◆ PASSAGE FOR REVIEW ◆
######

Pebblo Documentation

OpenSource Safe DataLoader for Gen AI applications


Project maintained by daxa-ai Hosted on GitHub Pages — Theme by mattgraham

Pebblo Daemon

Pebblo Daemon is a REST API application that exposes API endpoints for Pebblo Safe DataLoader to connect. This component provides deep data visibility on the types of Topics and Entities ingested into the Gen-AI application. It uses the snippets received from the Pebblo Safe DataLoader to run through both a Topic Classifier and Entity Classifier to produce the insights and reporting. For more details on how to Pebblo enable your Langchain application see this Pebblo Safe DataLoader for Langchain document.

By default Pebblo Daemon runs at localhost:8000. The Pebblo Safe DataLoader by default connects to this hostname and port. If the daemon is running in a different port or a different hostname, the Pebblo Safe DataLoader env variable PEBBLI_CLASSIFIER_URL need to set to the correct URL.

######

◆ PROVIDED MATERIAL ◆
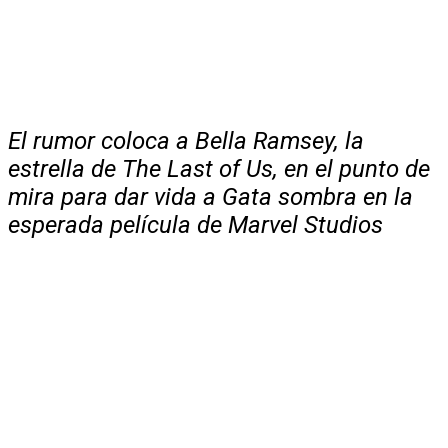
El rumor coloca a Bella Ramsey, la
estrella de The Last of Us, en el punto de
mira para dar vida a Gata sombra en la
esperada película de Marvel Studios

######

◆ TASK LIST ◆
(A) According to the Pebblo Daemon documentation, at what host and port does the daemon run by default?
(B) Carry on the Pebblo Daemon documentation from its last sentence.

◆ ANSWER LIST ◆
(A) localhost:8000

(B)
Report Generation

A separate Data Report will be generated for every complete document load operation. A subsequent document loader, either done periodically (say everyday, every week, etc) or on-demand will not overwrite a previous load’s Data Report.

Report Location

By default all the reports will be stored in a .pebblo in the home directory of the system running Pebblo Daemon. Separate subdirectories named with the RAG application name is used when multiple RAG applications uses the same Pebblo Daemon.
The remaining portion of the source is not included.